Records from a collection
****************************************

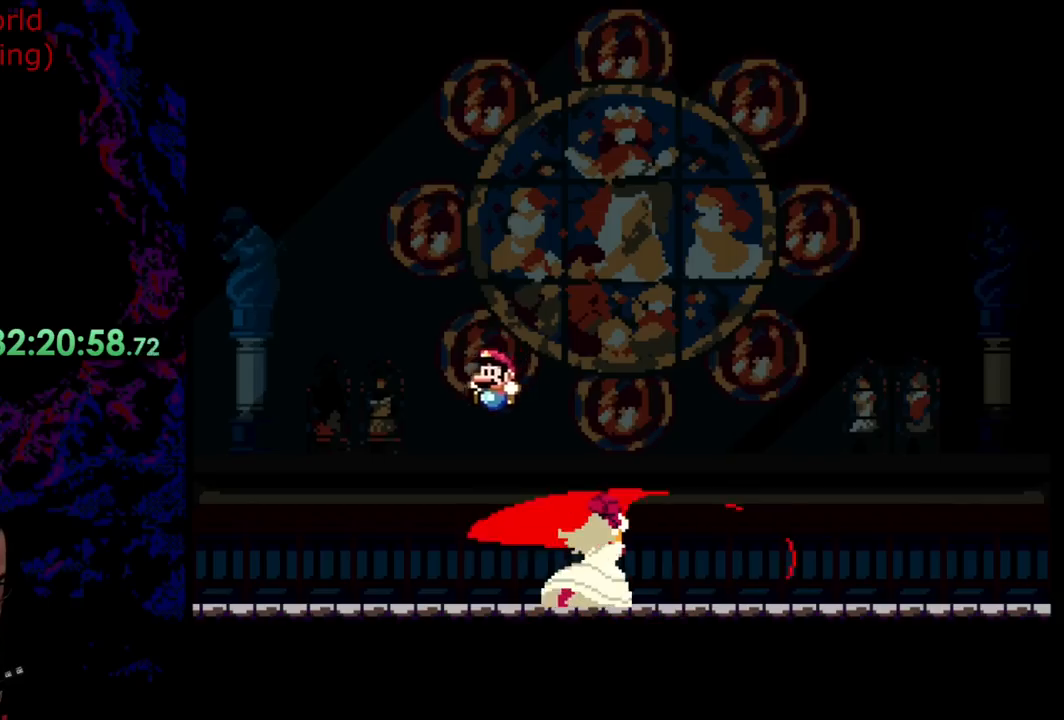
{"buttons": ["B", "Y", "DPAD_RIGHT"], "events": [[18, "DPAD_LEFT", "up"], [36, "B", "up"], [36, "DPAD_RIGHT", "down"], [54, "B", "down"], [145, "DPAD_DOWN", "down"], [163, "DPAD_LEFT", "down"], [163, "DPAD_RIGHT", "up"], [181, "DPAD_DOWN", "up"], [272, "B", "up"], [363, "B", "down"], [418, "DPAD_DOWN", "down"], [418, "DPAD_LEFT", "up"], [418, "DPAD_RIGHT", "down"], [436, "DPAD_DOWN", "up"]]}
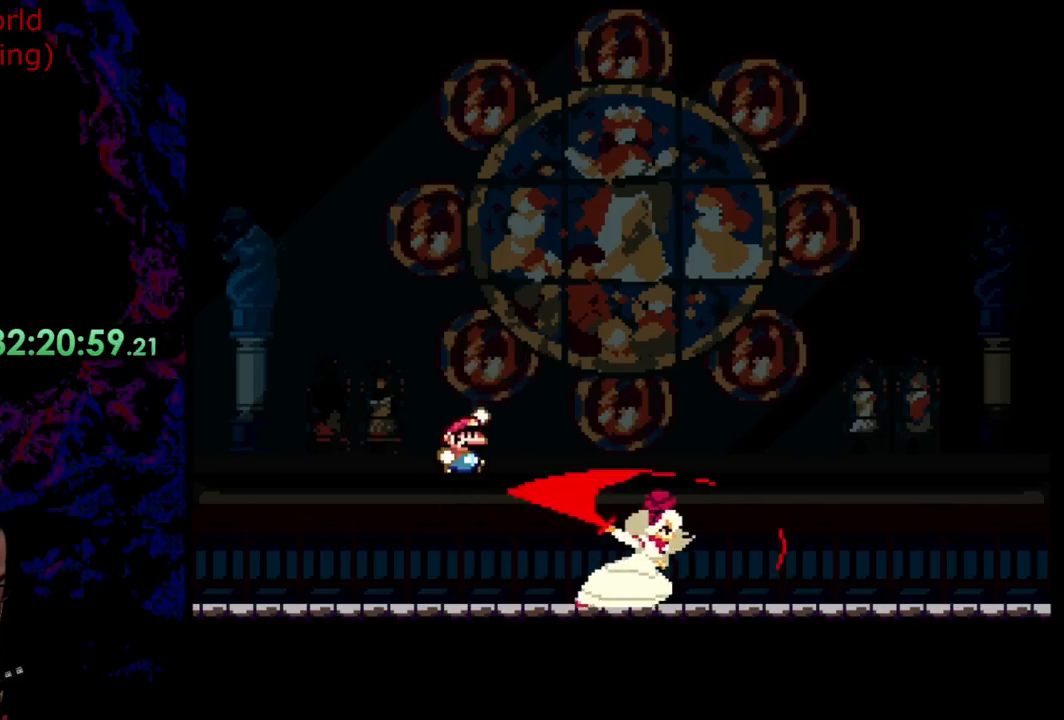
{"buttons": ["Y", "DPAD_RIGHT"], "events": [[328, "B", "up"]]}
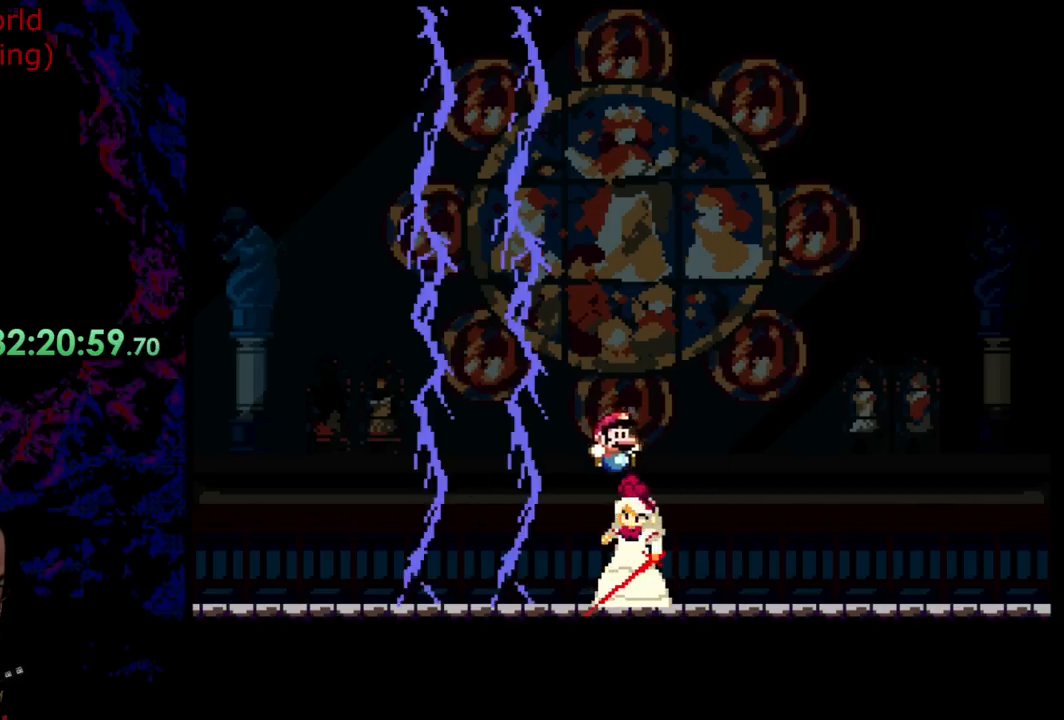
{"buttons": ["Y", "DPAD_RIGHT"], "events": [[18, "B", "down"], [400, "B", "up"]]}
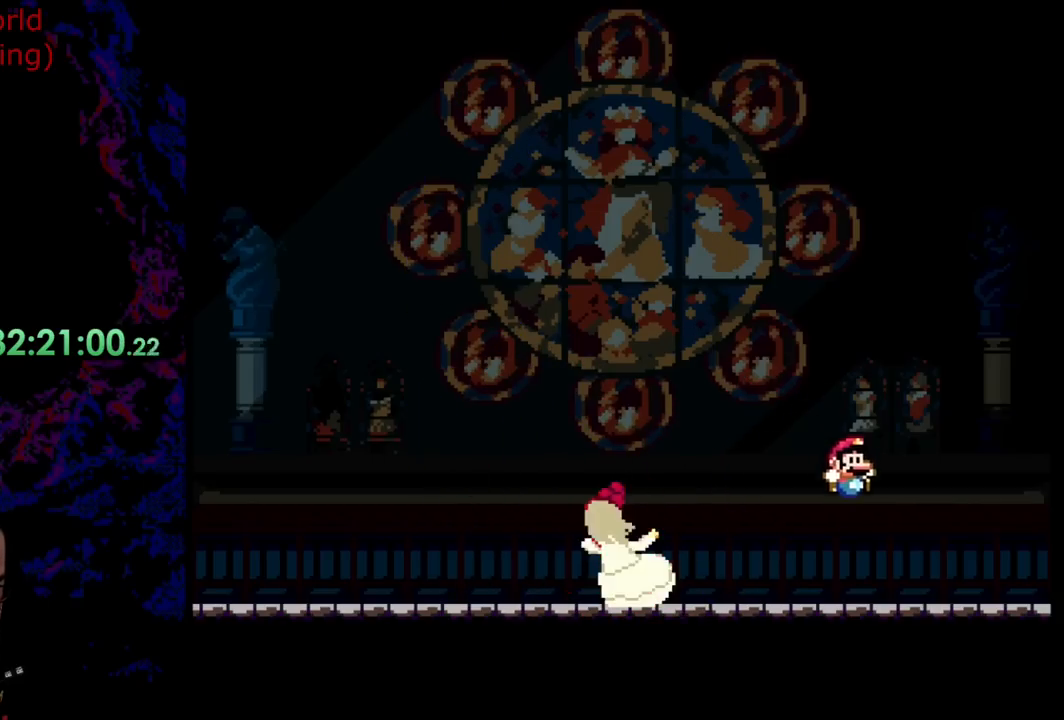
{"buttons": ["Y", "DPAD_LEFT"], "events": [[182, "DPAD_DOWN", "down"], [218, "DPAD_DOWN", "up"], [218, "DPAD_LEFT", "down"], [218, "DPAD_RIGHT", "up"]]}
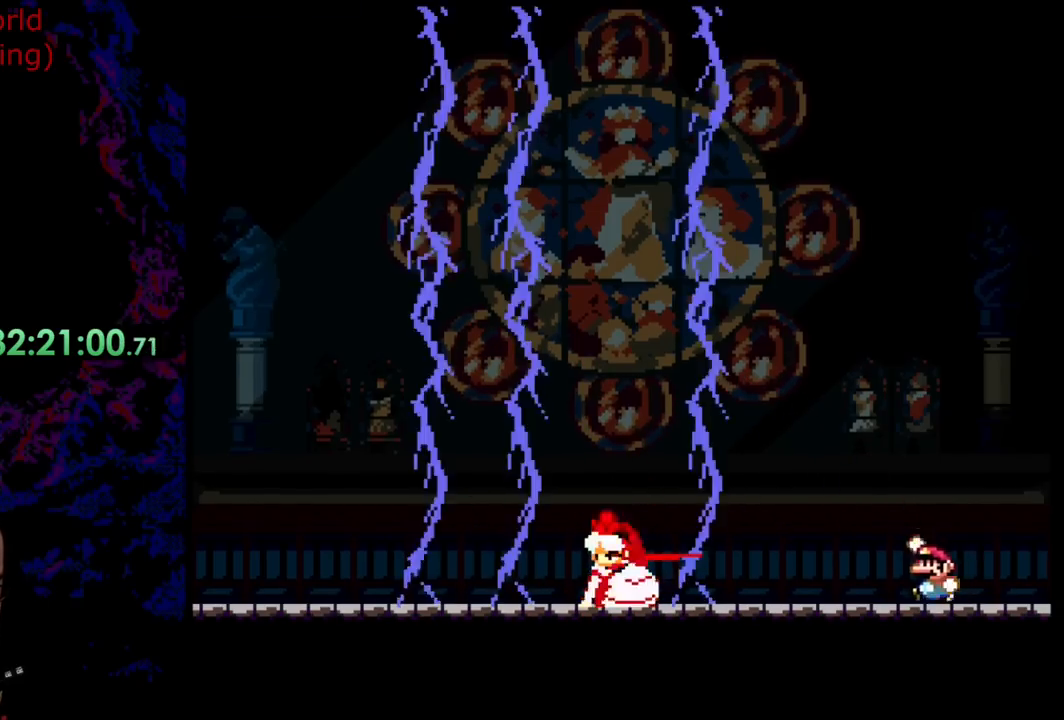
{"buttons": ["Y", "DPAD_LEFT"], "events": [[19, "B", "down"], [328, "B", "up"]]}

****************************************

## Exercise
The data above must be written out again without alteration, and the pictures in them must be excluded.

## Written response
{"buttons": ["B", "Y", "DPAD_RIGHT"], "events": [[18, "DPAD_LEFT", "up"], [36, "B", "up"], [36, "DPAD_RIGHT", "down"], [54, "B", "down"], [145, "DPAD_DOWN", "down"], [163, "DPAD_LEFT", "down"], [163, "DPAD_RIGHT", "up"], [181, "DPAD_DOWN", "up"], [272, "B", "up"], [363, "B", "down"], [418, "DPAD_DOWN", "down"], [418, "DPAD_LEFT", "up"], [418, "DPAD_RIGHT", "down"], [436, "DPAD_DOWN", "up"]]}
{"buttons": ["Y", "DPAD_RIGHT"], "events": [[328, "B", "up"]]}
{"buttons": ["Y", "DPAD_RIGHT"], "events": [[18, "B", "down"], [400, "B", "up"]]}
{"buttons": ["Y", "DPAD_LEFT"], "events": [[182, "DPAD_DOWN", "down"], [218, "DPAD_DOWN", "up"], [218, "DPAD_LEFT", "down"], [218, "DPAD_RIGHT", "up"]]}
{"buttons": ["Y", "DPAD_LEFT"], "events": [[19, "B", "down"], [328, "B", "up"]]}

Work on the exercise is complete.